Where one might expect that evidence of only bare hints that a drug might work would not be sufficient to get a drug approved for market, while a doubling or tripling of a hazard on treatment would lead to warnings, this is not what happens. Where one might expect the burden of proving that black was really white would face companies rather than patients, it instead faces patients and any doctors who wish to look closely. This is the point where the world is turned upside down, where the baby is thrown out while the bathwater is carefully preserved.

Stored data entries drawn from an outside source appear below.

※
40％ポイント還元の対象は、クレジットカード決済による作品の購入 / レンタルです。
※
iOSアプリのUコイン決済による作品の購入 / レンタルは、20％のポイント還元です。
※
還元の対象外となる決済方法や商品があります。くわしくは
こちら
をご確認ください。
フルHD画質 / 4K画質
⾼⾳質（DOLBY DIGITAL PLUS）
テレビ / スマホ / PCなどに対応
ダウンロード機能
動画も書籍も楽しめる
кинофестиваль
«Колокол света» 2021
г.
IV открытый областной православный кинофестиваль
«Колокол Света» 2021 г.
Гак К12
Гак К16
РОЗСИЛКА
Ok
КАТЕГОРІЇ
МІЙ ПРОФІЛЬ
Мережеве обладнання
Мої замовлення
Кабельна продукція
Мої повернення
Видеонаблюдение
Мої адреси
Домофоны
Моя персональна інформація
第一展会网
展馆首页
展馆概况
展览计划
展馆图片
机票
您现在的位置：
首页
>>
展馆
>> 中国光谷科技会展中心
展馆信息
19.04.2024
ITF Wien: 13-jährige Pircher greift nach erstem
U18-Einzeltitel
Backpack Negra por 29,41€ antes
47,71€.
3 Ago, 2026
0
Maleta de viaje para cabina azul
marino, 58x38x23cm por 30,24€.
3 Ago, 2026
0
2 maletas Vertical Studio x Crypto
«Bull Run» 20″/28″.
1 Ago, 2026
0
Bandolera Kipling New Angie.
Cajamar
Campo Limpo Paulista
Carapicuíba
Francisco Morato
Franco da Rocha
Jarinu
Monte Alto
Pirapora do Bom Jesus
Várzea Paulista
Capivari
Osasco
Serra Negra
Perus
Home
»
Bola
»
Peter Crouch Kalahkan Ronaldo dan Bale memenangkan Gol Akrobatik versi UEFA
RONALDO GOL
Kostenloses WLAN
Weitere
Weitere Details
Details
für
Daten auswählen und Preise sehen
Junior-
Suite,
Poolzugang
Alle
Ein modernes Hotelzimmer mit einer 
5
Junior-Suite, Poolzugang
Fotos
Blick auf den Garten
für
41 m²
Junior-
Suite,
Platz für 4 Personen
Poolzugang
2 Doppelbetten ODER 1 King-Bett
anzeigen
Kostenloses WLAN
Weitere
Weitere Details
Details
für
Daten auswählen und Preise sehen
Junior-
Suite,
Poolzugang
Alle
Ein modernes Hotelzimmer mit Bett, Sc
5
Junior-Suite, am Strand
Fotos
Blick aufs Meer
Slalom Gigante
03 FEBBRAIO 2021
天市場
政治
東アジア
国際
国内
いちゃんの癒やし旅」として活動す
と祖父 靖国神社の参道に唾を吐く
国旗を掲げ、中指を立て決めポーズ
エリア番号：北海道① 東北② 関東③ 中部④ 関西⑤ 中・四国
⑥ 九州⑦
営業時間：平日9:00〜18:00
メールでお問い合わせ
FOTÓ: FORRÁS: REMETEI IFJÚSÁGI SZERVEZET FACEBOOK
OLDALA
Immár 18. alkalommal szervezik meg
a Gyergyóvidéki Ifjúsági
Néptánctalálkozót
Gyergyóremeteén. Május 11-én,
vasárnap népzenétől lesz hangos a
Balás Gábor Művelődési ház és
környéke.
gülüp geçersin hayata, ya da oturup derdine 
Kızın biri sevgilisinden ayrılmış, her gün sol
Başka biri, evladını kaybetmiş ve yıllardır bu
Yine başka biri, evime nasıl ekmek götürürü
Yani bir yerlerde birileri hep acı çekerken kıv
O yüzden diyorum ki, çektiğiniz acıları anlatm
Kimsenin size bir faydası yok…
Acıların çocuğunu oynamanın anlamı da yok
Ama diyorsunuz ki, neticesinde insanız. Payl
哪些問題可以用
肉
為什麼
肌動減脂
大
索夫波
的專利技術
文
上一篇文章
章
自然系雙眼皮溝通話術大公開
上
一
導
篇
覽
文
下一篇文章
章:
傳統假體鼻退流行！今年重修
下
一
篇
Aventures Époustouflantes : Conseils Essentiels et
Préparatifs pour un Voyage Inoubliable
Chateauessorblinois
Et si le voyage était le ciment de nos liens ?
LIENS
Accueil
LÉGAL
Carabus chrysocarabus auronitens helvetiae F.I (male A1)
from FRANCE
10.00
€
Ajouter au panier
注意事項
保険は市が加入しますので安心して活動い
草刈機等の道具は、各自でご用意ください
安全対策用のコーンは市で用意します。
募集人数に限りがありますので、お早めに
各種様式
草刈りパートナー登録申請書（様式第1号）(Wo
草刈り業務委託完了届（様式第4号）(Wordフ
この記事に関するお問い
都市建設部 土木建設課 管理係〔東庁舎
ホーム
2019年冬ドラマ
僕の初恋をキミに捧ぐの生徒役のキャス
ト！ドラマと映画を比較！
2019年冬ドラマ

Paul Anthony, speaking on behalf of the Pharmaceutical Manufacturers Association of America, makes the issues very clear:
I want you to think about it [the issue of hazards] in terms of your reputation. It is really the reputation of a brand that is being signaled. Imagine…someone reporting that they had early information that you may be a child molester. I know that sounds extreme but it is that type of thing…. It is just an allegation…[however] that is what people will remember, and that is the reason there is a lot of concern about presenting early signal information—when you don't really have any proof. It is very different than the kind of rigorous process we had in the past, where you had to do a trial and it had to be statistically significant before you presented that.43
One of the greatest ironies of our evidence-based medicine era is that, faced with evidence of an increased number of adverse events in clinical trial data for its drug, the ultimate company defense has been to fall back on anecdotes. The most astonishing example of this mode of defense followed concerns beginning in the mid- 1990s that the antipsychotic Zyprexa might cause diabetes. Faced with growing concerns, Lilly wheeled out a view from Henry Maudsley, who in 1879 had supposedly recognized an association between psychosis and diabetes.44 Lilly authored or sponsored several series of articles that were liberally sprinkled with this quote as grounds to think it was schizophrenia after all, and not Zyprexa, that was causing the problem—with not a single published objection from the psychiatric profession in the United States or Europe.